The interviews are with six former heads of Shin Bet, a secretive counter-terrorism agency set up in 1949 by the government of David Ben-Gurion. Their position in the Israeli establishment provides intriguing psychological context for the men; neither a part of the military nor the government, they operated independently, answering directly to the prime minister. In this curious position, they worked within polar extremes; able to direct the history of their nation with little oversight, but also susceptible to blame from the political establishment. It’s the element that recurs throughout the interviews that focus on their involvement in the key events of the country’s history from the 1960s all the way through to the present day. The frankness of the interviews is at once surprising and disarming.

Each man appears to be driven by the need to explain the decisions he made while in office. While the personalities and political stances inevitably vary among them, each one has a gift for detail. It’s almost as if intense focus on the minutiae allows for a deflection of the larger moral questions. But, where that is the case, Moreh coaxes and prods, refusing to allow his subjects to colour their testimony. Still, there is a starkly confessional air to the proceedings. The interviews get so mired in the minutiae of decision-making that they often end up as chilling, exacting post-mortems of dubious moral decisions.
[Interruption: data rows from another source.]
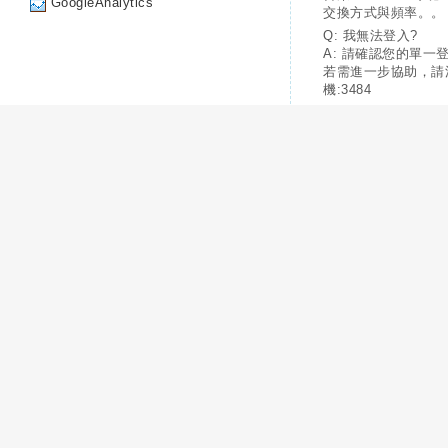
GoogleAnalytics
交換方式與頻率。。
Q: 我無法登入?
A: 請確認您的單一
若需進一步協助，請
機:3484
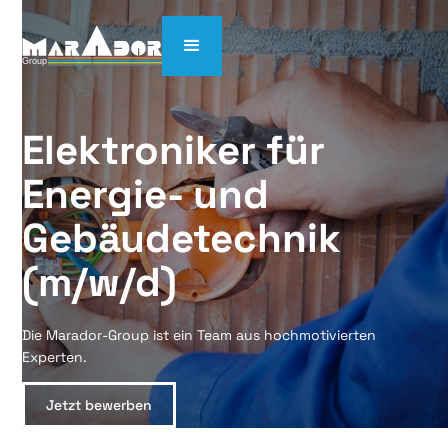
Elektroniker für 
Energie- und 
Gebäudetechnik 
(m/w/d)
Die Marador-Group ist ein Team aus hochmotivierten
Experten.
Jetzt bewerben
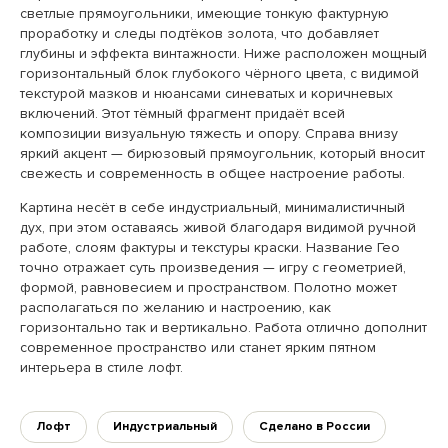
светлые прямоугольники, имеющие тонкую фактурную
проработку и следы подтёков золота, что добавляет
глубины и эффекта винтажности. Ниже расположен мощный
горизонтальный блок глубокого чёрного цвета, с видимой
текстурой мазков и нюансами синеватых и коричневых
включений. Этот тёмный фрагмент придаёт всей
композиции визуальную тяжесть и опору. Справа внизу
яркий акцент — бирюзовый прямоугольник, который вносит
свежесть и современность в общее настроение работы.
Картина несёт в себе индустриальный, минималистичный
дух, при этом оставаясь живой благодаря видимой ручной
работе, слоям фактуры и текстуры краски. Название Гео
точно отражает суть произведения — игру с геометрией,
формой, равновесием и пространством. Полотно может
располагаться по желанию и настроению, как
горизонтально так и вертикально. Работа отлично дополнит
современное пространство или станет ярким пятном
интерьера в стиле лофт.
Лофт
Индустриальный
Сделано в России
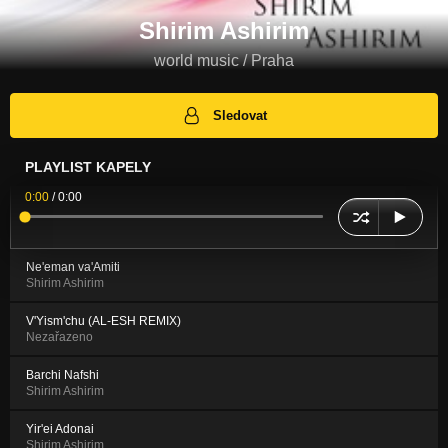
Shirim Ashirim
world music / Praha
Sledovat
PLAYLIST KAPELY
0:00
/
0:00
Ne'eman va'Amiti
Shirim Ashirim
V'Yism'chu (AL-ESH REMIX)
Nezařazeno
Barchi Nafshi
Shirim Ashirim
Yir'ei Adonai
Shirim Ashirim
What truly resonates in The Gatekeepers is the fact that each man comes to the same despairing conclusion about Israel’s involvement in the occupied territories. Each one offers reasoned, sobering conclusions on where their country is headed. Consciously or not, these appear to be men who carry the moral toll of a country’s hawkish defence policy. They were all happy to be that face at one stage, but it is disturbing that the single issue that brings them together is the futility of continuing that same policy. Moreh’s negative political forecast is deeply worrying; all the more so as it’s based on the judgements of men in a position to make it.